• **Selection**:
Vladimir Nabokov

Hermann, Ardalion, profile & mirrors in Despair

By Alexey Sklyarenko, 3 August, 2019

In VN's novel Otchayanie (Despair,” 1934) Hermann suggests that Ardalion tries drawing his face in profile:

 

Лида, старательно намазавшись кремом, легла навзничь, предоставляя себя в распоряжение солнца. Мы с Ардалионом расположились поблизости, под лучшей его сосной. Он вынул из печально похудевшего портфеля тетрадь ватманской бумаги, карандаши, и через минуту я заметил, что он рисует меня.

"У вас трудное лицо", – сказал он, щурясь.

"Ах, покажи", – крикнула Лида, не шевельнув ни одним членом.

"Повыше голову, – сказал Ардалион, – вот так, достаточно".

"Ах, покажи", – снова крикнула она погодя.

"Ты мне прежде покажи, куда ты запендрячила мою водку", – недовольно проговорил Ардалион.

"Дудки, – ответила Лида. – Ты при мне пить не будешь".

"Вот чудачка. Как вы думаете, она ее правда закопала? Я, собственно, хотел с вами, сэр, выпить на брудершафт".

"Ты у меня отучишься пить", – крикнула Лида, не поднимая глянцевитых век.

"Стерва", – сказал Ардалион.

Я спросил: "Почему вы говорите, что у меня трудное лицо? В чём его трудность?"

"Не знаю, – карандаш не берёт. Надобно попробовать углём или маслом".

Он стёр что-то резинкой, сбил пыль суставами пальцев, накренил голову.

"У меня, по-моему, очень обыкновенное лицо. Может быть, вы попробуете нарисовать меня в профиль?"

"Да, в профиль!" – крикнула Лида (все так же распятая на земле).

"Нет, обыкновенным его назвать нельзя. Капельку выше. Напротив, в нем есть что-то странное. У меня все ваши линии уходят из-под карандаша. Раз – и ушла".

"Такие лица, значит, встречаются редко, – вы это хотите сказать?"

"Всякое лицо – уникум", – произнес Ардалион.

"Ох, сгораю", – простонала Лида, но не двинулась.

• **Problem requirements**: Revise the commentary on Despair, starting with "In VN's novel" and going on through "сказал он, щурясь.", and replace "drawing" with "sketching".

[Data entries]
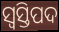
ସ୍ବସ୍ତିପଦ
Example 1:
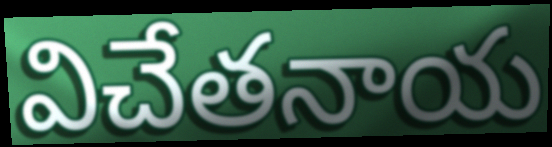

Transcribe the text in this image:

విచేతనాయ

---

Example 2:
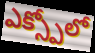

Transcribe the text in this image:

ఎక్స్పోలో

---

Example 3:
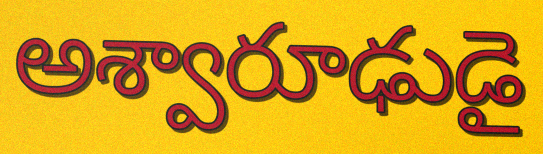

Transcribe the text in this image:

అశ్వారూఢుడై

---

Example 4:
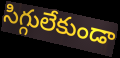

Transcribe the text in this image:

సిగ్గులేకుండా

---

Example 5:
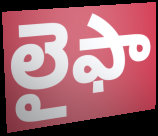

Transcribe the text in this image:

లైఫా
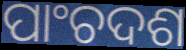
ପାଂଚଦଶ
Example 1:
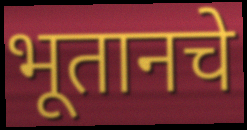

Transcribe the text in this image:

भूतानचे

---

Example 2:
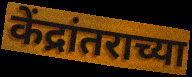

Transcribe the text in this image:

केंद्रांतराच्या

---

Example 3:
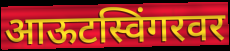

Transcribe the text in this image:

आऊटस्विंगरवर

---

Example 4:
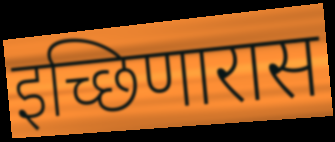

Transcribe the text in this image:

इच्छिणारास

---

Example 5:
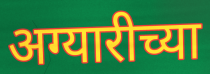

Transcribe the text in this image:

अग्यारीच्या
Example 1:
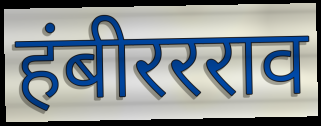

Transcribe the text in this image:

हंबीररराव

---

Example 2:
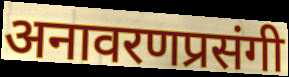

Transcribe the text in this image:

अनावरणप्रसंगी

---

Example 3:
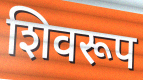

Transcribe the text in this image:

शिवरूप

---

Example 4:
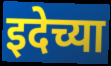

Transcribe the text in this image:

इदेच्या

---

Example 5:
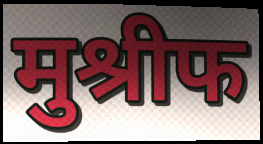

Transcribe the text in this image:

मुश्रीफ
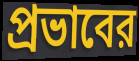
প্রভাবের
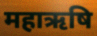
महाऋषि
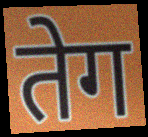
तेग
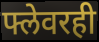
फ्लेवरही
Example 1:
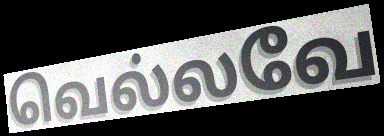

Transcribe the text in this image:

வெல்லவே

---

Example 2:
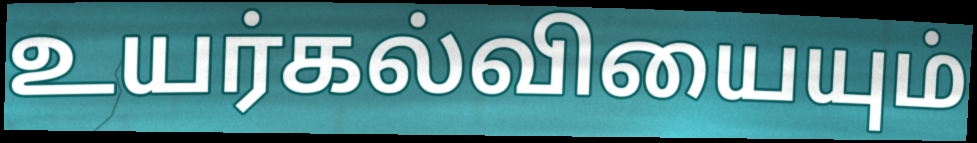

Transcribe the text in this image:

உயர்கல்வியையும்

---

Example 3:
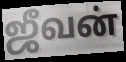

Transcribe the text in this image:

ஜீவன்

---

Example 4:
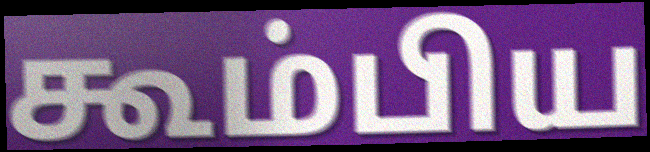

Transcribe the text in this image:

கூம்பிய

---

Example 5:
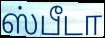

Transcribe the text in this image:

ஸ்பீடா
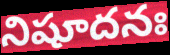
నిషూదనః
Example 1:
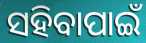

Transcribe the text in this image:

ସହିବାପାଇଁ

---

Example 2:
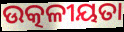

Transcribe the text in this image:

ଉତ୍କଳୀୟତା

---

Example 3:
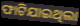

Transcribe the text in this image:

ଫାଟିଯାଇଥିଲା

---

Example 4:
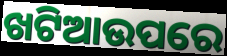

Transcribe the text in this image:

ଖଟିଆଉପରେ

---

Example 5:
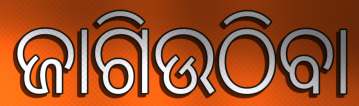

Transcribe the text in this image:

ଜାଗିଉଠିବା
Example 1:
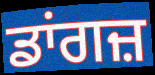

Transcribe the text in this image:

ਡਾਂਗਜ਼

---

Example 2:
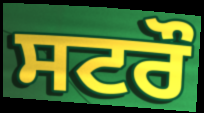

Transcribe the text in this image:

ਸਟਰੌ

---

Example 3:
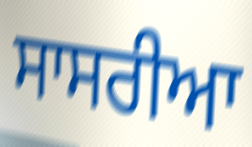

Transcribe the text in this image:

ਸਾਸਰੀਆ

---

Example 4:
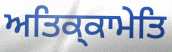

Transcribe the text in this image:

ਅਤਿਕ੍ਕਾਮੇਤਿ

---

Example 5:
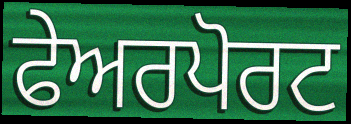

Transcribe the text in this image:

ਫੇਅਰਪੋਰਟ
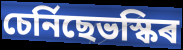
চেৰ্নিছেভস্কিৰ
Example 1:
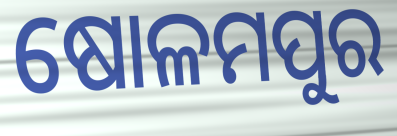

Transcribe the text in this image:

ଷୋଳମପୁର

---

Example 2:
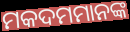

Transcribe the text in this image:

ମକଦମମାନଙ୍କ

• **Result of this task**:
In VN's novel Otchayanie (Despair,” 1934) Hermann suggests that Ardalion tries sketching his face in profile:

 

Лида, старательно намазавшись кремом, легла навзничь, предоставляя себя в распоряжение солнца. Мы с Ардалионом расположились поблизости, под лучшей его сосной. Он вынул из печально похудевшего портфеля тетрадь ватманской бумаги, карандаши, и через минуту я заметил, что он рисует меня.

"У вас трудное лицо", – сказал он, щурясь.